Tuesday, 6 April 2010

Phil Tanner, for Peter



Just left the house for the first time in 3 days and the air is primed and musky with a lurid stickiness that even drowned out the cat alarms, but what the fields must have smelled like down in the village of Llangennith on the Gower peninsula back in 1937 one can only strive to imagine. Ale, probably. Llangenny's Phil Tanner was recorded by the BBC in 1937 and 1949 singing a selection of traditional ballads, bawdy verses and "mouth music", the latter a vocal style imitating the whiddles and trumps of fiddle music and sounding gloriously like a kind of drunken rural glossolalia, interspersed with dance accompaniment instructions ["step"] and the odd joyous yelp. A victim of the grossly unjust late 19th century land laws in Wales that were investigated in 1893 by the Liberal government, Tanner married a 50 year-old widowed landlady at 25 and was a weaver and farm labourer for most of his life. The liner notes to Veteran's 2003 release The Gower Nightingale make a pretty good effort at re-inserting the socio-economic context of Tanner's life and times into the sickeningly halcyon nostalgia of Wynford Vaughan Thomas' caricature of the man as one of the "amiable eccentrics" peddled on his 1976 BBC radio programme of the same name. Thomas, whose commentary on Tanner appears on the CD in two parts, essentially presents the folk singer as a vehicle for his own brand of lamentable faded-youth Hardy-esque countryside quaintness who "wasn't concerned with protest in the slightest degree" (despite the fact that he was one of the very few farm labourers actually to give evidence of the working man's plight in the district to the Royal Commission on Land in Wales & Monmouth as part of the above mentioned investigation, and was consistently refused farm tenancy and thus social advancement by the machinations of the local landowner) and was always "happy and contented" (despite the cruel and ineluctable fates of the characters in the songs he sang). The liners, meanwhile, present a lovingly researched history not only of Tanner and his clan, but of wassailing, bidding weddings and mouth music, and Roy Palmer provides some interesting commentaries on the songs themselves.
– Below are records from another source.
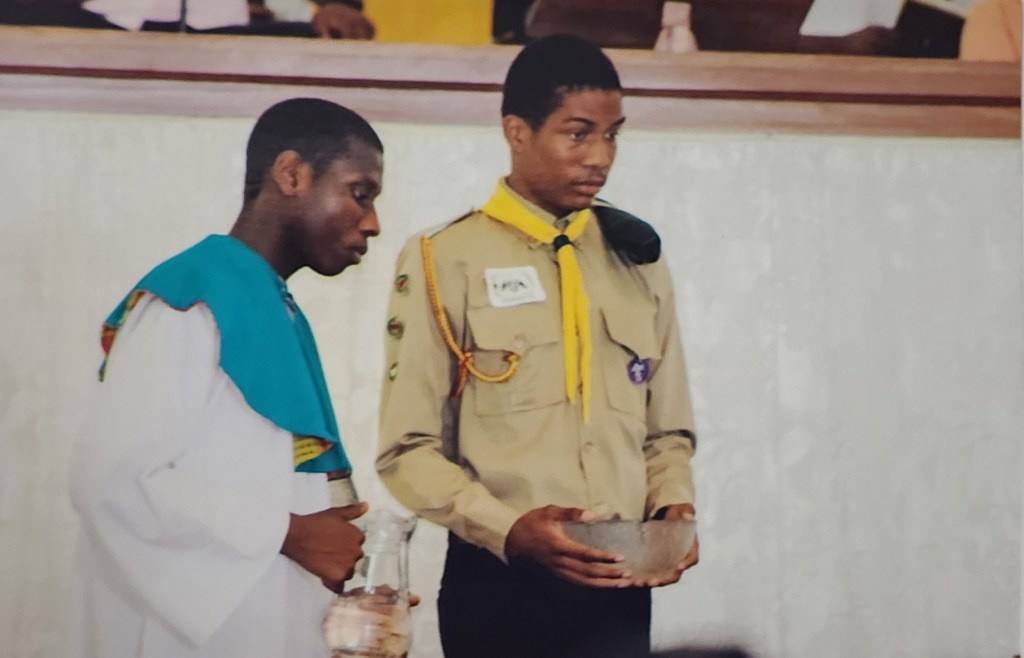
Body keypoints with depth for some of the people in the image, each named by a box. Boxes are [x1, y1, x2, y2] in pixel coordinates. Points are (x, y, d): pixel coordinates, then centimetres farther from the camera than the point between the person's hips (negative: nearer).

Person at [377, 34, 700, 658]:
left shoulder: (638, 260, 9)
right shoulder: (446, 261, -5)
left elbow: (667, 430, 14)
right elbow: (408, 449, -7)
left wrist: (673, 506, -5)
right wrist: (509, 528, -20)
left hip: (619, 585, 4)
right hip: (500, 586, -4)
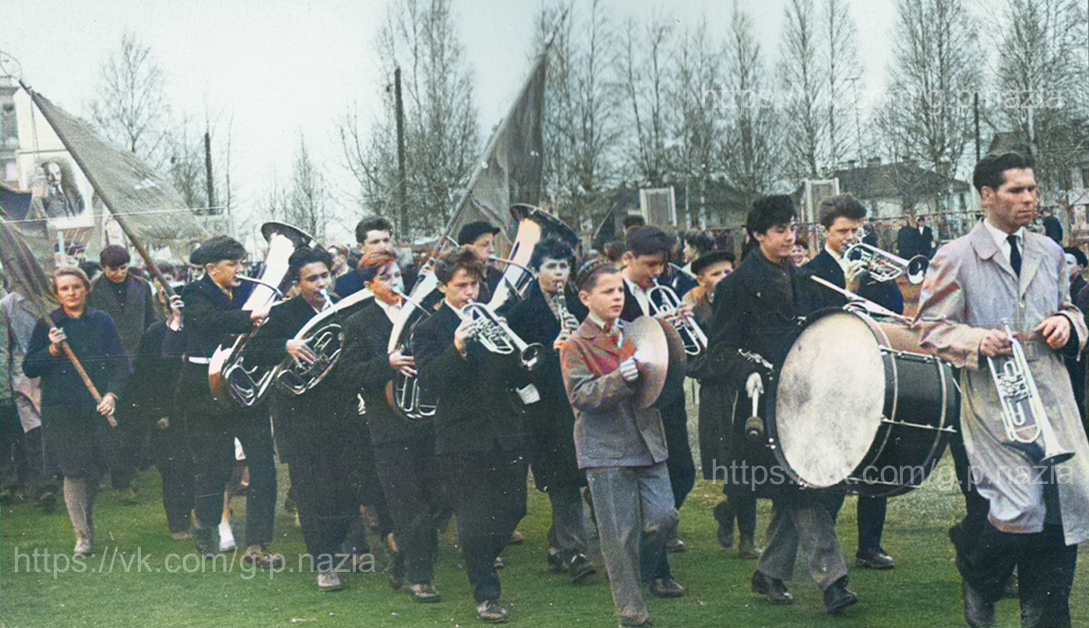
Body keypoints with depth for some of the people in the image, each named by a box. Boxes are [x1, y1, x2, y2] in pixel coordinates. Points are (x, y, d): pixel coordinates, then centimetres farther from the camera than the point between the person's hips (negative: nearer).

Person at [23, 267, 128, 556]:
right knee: (73, 471, -4)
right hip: (62, 410, -1)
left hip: (98, 407, 2)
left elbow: (121, 363, 5)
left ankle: (87, 523, 31)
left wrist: (111, 394, -10)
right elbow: (29, 369, 3)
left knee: (95, 470, 7)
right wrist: (52, 350, -14)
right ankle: (82, 535, 5)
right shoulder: (47, 326, 3)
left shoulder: (102, 321, 6)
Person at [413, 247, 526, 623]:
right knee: (475, 518, -2)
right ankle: (486, 594, 10)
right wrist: (458, 350, -32)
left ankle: (482, 562, 34)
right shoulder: (430, 329, -2)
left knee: (513, 508, 8)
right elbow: (430, 380, -16)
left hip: (505, 433, 5)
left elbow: (514, 368, 15)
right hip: (462, 439, -4)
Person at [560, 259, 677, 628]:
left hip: (647, 443, 5)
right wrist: (620, 378, -27)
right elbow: (581, 396, -13)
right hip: (607, 450, -5)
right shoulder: (576, 346, -2)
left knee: (664, 518, -4)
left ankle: (641, 574, 24)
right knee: (621, 535, -2)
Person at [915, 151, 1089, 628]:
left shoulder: (1049, 253, 14)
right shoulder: (955, 257, -2)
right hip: (993, 402, -5)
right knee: (1021, 508, -14)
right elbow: (929, 327, -2)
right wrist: (977, 340, -19)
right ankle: (977, 579, 19)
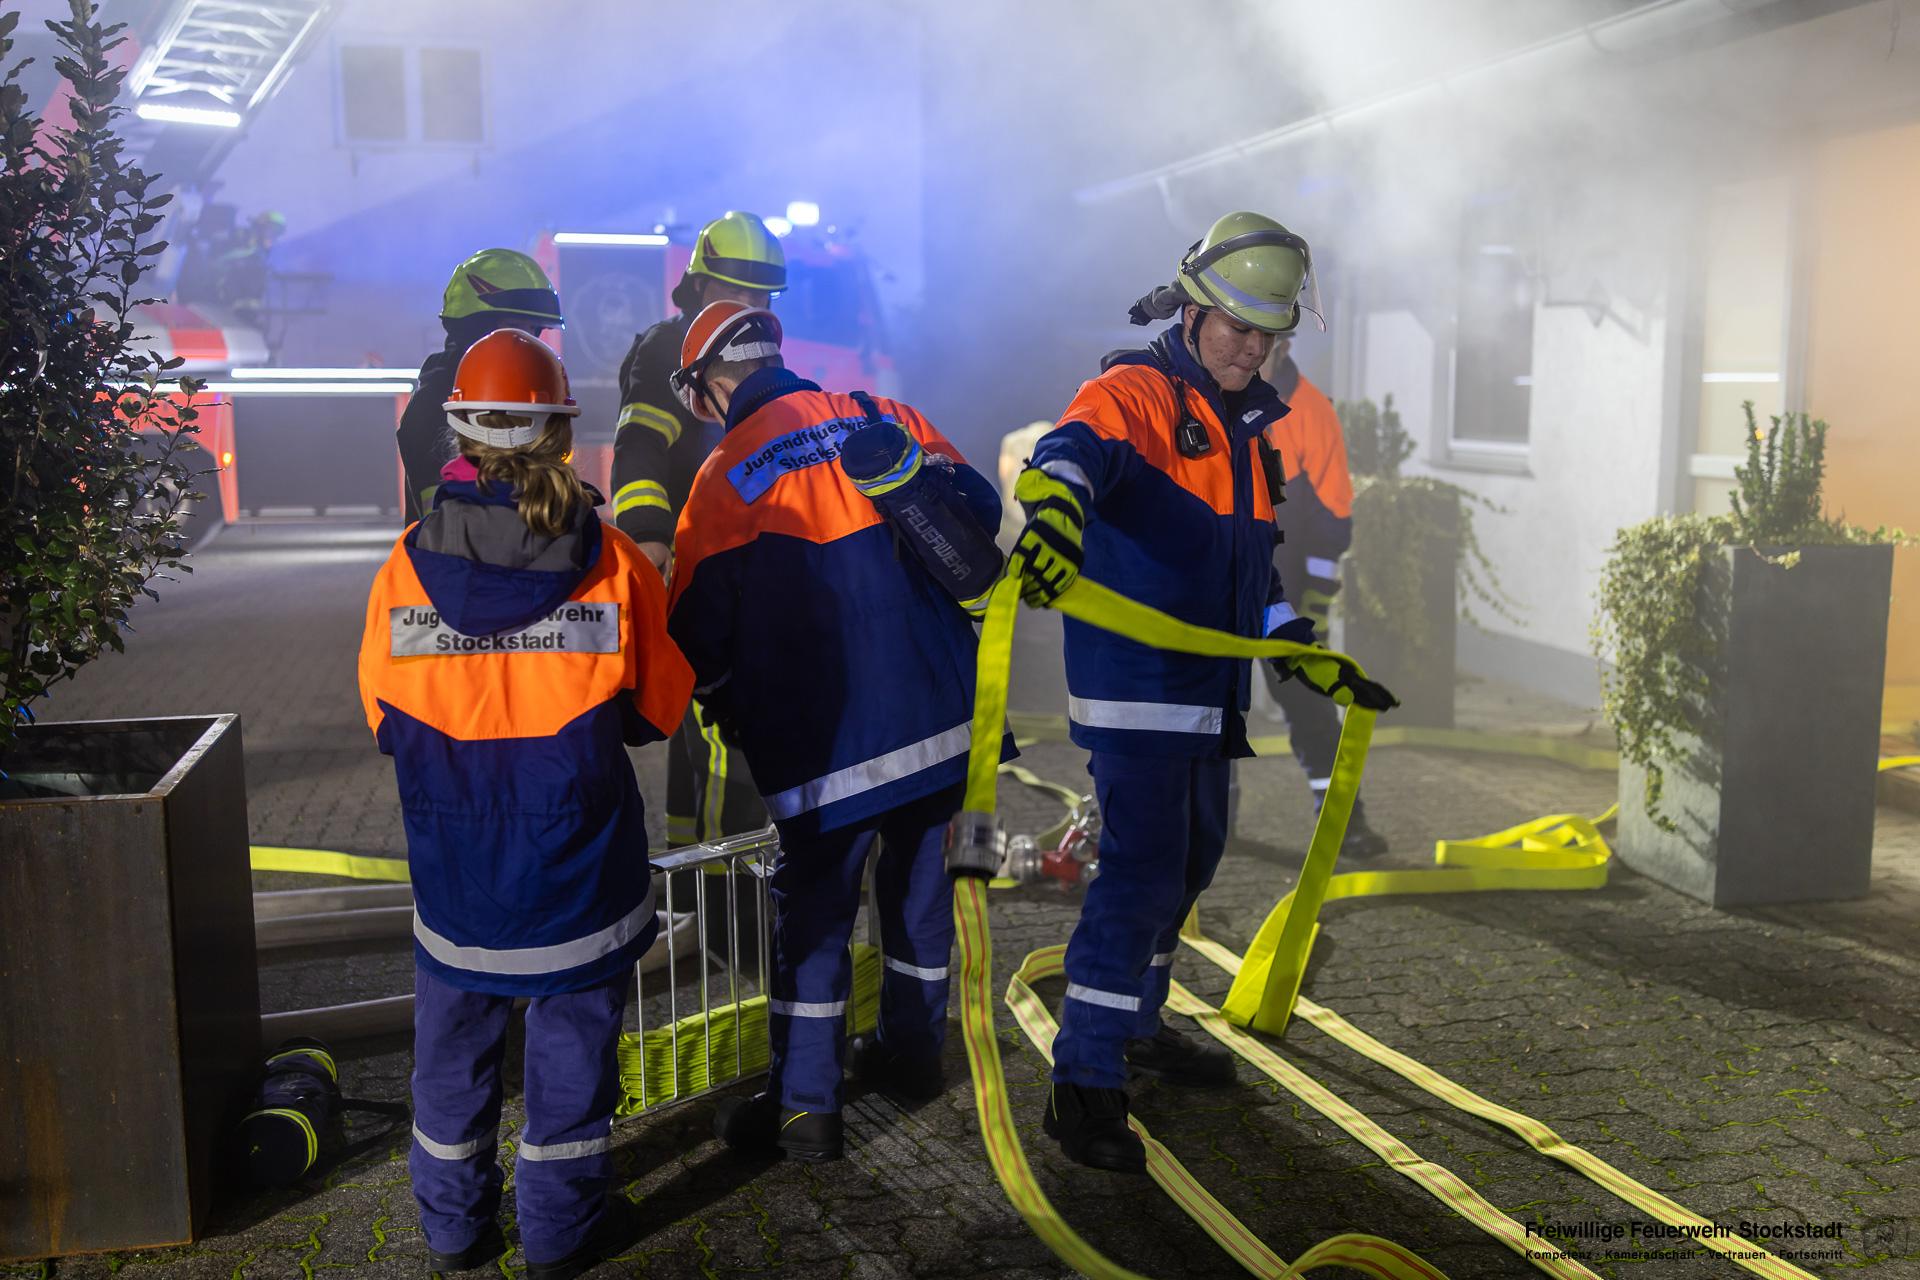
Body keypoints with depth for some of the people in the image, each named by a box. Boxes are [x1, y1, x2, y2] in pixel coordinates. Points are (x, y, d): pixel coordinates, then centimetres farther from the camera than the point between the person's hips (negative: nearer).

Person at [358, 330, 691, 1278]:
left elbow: (383, 718, 0)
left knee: (455, 1038, 18)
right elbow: (657, 708, -3)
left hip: (454, 867, 2)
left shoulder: (408, 564, -10)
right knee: (570, 1039, 13)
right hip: (575, 864, -2)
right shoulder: (609, 560, -13)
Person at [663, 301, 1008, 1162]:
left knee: (813, 906, 6)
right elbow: (981, 516, 8)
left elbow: (700, 631, -4)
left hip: (829, 739, -4)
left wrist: (727, 709, 15)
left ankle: (803, 1107, 12)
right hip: (942, 712, 5)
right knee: (918, 876, 19)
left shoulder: (726, 477, -5)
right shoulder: (886, 418, 6)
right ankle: (912, 1051, 35)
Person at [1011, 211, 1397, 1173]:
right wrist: (1053, 512, -55)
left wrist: (1319, 668, 23)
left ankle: (1134, 1022, 37)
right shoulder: (1133, 393, -8)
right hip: (1132, 685, -9)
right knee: (1144, 867, -13)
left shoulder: (1249, 425, 18)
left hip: (1207, 689, 9)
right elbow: (1072, 452, -32)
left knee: (1190, 859, 18)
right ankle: (1083, 1082, -3)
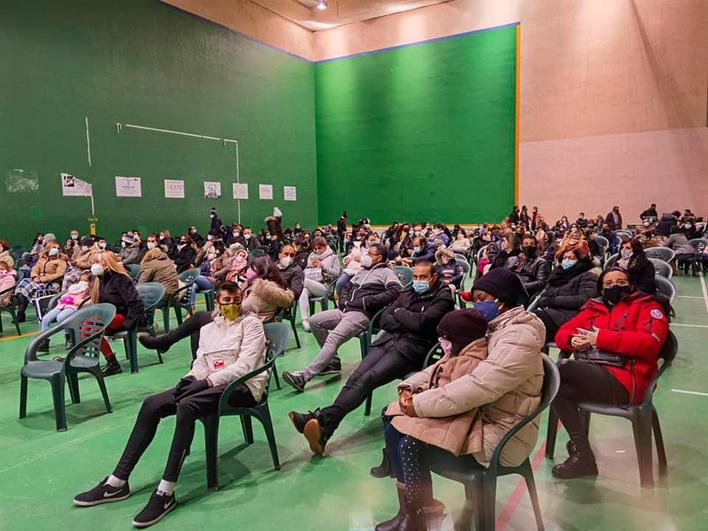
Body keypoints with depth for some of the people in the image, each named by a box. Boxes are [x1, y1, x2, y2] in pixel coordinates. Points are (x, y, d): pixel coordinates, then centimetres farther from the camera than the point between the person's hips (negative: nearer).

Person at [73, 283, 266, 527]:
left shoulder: (251, 323, 1)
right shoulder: (207, 329, 21)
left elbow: (245, 365, -11)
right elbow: (200, 365, 15)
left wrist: (210, 380, -19)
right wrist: (191, 379, -8)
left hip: (243, 385, -6)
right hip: (210, 384, 7)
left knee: (186, 405, -34)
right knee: (151, 404, -12)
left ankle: (165, 493, -31)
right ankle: (117, 482, -7)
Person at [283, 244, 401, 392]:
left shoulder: (386, 272, 2)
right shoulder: (363, 270, 27)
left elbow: (395, 291, -15)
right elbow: (347, 287, 35)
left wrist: (366, 301, -16)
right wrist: (343, 300, 10)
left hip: (362, 314, -9)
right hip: (346, 310, 9)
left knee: (333, 338, -26)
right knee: (314, 320, -4)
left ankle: (304, 375, -31)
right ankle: (332, 361, 4)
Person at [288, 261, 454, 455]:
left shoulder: (443, 298, 4)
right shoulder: (407, 293, 23)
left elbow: (420, 322, -12)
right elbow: (384, 320, 15)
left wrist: (399, 313, 5)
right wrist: (407, 323, -1)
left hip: (411, 348, -6)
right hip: (388, 339, 6)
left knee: (368, 379, -27)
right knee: (356, 377, -19)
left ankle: (323, 420, -39)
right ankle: (322, 428, -31)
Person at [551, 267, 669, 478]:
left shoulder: (647, 306, 10)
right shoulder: (594, 308, 24)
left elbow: (650, 342, -9)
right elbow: (562, 332, 21)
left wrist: (601, 337, -10)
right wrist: (573, 340, -4)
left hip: (624, 382, -5)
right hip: (589, 377, 5)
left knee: (561, 370, -25)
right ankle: (582, 455, -11)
I've put up a few of Tanner's more astonishing songs here, including an example of his mouth music, a style that prevails amongst those crazy "travelling folk" of most areas of the British Isles, and quite remarkably beautifully is called "tuning" by the Renals & Legg family of North Cornwall in particular (says Palmer). The Gower Wassail would've been sung as Tanner went wassailing with his own brew, and exchanged verses with those upon whom he'd called for a dance and a drink. Young Roger Esquire seems to be a particularly self-reflexive & satirical song, the last verse apparently deflating the entire episode with a cod-heroic statement from our greedy eponymous hero. Palmer dates the song to early 19th century, which fits. The Gower Reel mouth music is a joy and a hoot - three separate versions are presented on the CD, which can be found here. And is it just me, or perhaps my latent ageism and beardism, but does anyone else spot the uncanny resemblance between Tanner (above), and a certain late, famous British sound poet in full flow? Just a teenchy bit? And isn't the mouth music the icing on the cake of that potentially spurious comparison? How fruitful would it be to think about Cobbing's work less in terms of pure sound, and more in terms of song?

Lastly, I should point to a particularly stunning verse from Tanner's version of the Wassail that, according to Palmer, is found in no others:

We know by the moon that we are not too soon,
And we know by the sky that we are not too high;
We know by the stars that we are not too far,
And we know by the ground that we are within sound.

Which I suppose is pretty much about as Hölderlinian as you can get 70 years ago in rural South Wales, that measuring of song as breath and spirit, deeply alive (and probably just as deeply drunk), isomorphic with the measuring of oneself against the body of song from which the singer emerges, and into which he disappears.